*What is being asked*.
Start at the line with "index tip: (78, 109)" in the records below, stop at the line with "index pip: (105, 112)", and return every line in that span exactly, the two end lines included.

[Recorded data]
━━━━━━━━━━━━━━━━

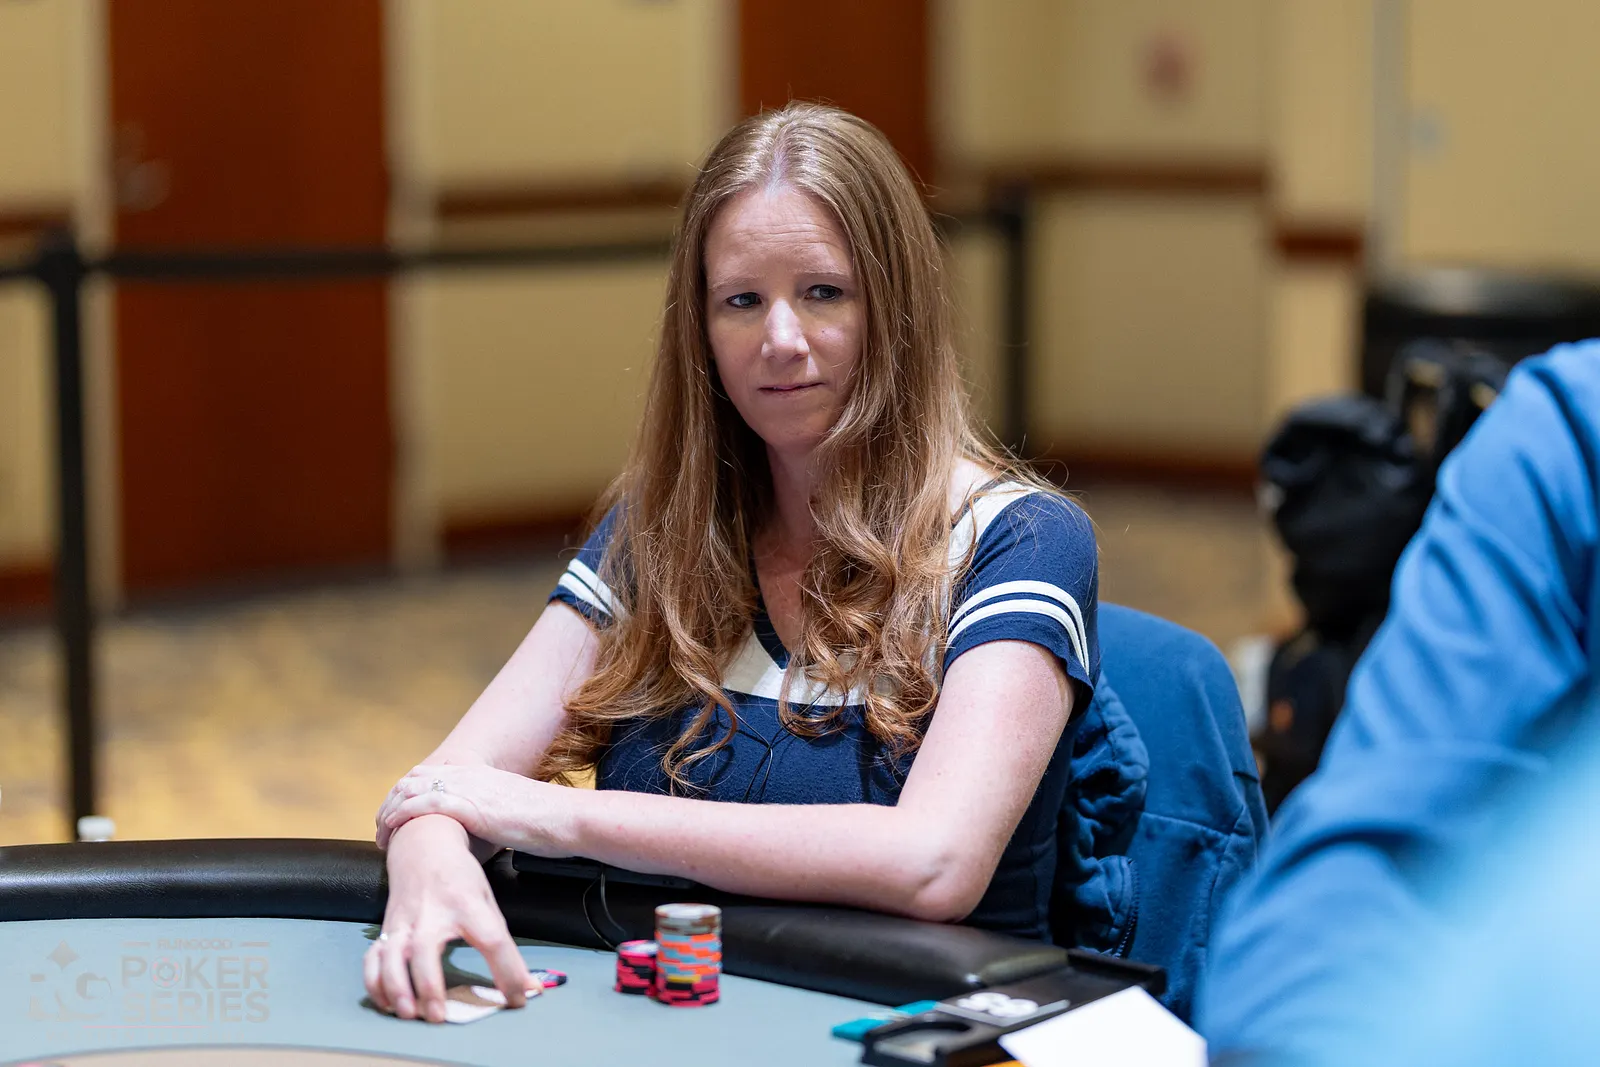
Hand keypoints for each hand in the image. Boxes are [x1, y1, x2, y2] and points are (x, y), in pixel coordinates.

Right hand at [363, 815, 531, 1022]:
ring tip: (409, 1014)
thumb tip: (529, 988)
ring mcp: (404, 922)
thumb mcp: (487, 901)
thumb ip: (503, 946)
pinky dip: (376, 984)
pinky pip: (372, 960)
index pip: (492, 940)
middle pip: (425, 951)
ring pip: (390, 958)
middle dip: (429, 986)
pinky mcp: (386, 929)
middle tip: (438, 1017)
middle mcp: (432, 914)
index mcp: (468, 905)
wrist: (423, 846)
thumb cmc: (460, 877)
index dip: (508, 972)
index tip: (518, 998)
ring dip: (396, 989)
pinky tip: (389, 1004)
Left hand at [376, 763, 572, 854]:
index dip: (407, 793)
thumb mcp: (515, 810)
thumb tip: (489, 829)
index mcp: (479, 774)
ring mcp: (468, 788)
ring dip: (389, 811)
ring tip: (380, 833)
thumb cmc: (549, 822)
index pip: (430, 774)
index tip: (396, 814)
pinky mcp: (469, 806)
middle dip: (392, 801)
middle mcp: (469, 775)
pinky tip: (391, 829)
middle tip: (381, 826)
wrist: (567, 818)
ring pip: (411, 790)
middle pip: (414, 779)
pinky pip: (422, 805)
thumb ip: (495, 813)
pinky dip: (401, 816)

━━━━━━━━━━━━━━━━

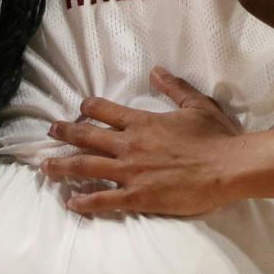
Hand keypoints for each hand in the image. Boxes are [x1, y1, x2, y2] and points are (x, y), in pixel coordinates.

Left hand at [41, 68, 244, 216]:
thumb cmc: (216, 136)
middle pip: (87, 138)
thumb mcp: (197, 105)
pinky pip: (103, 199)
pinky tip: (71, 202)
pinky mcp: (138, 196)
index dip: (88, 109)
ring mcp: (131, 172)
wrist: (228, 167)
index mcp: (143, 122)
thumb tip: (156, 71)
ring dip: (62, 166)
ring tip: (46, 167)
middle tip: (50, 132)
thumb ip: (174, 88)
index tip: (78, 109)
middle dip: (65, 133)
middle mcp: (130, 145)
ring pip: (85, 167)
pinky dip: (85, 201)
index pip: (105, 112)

━━━━━━━━━━━━━━━━

*Output for this exercise*.
index tip: (78, 109)
middle dip: (65, 133)
middle mcp: (130, 145)
ring pip: (85, 167)
pinky dip: (85, 201)
index pip: (105, 112)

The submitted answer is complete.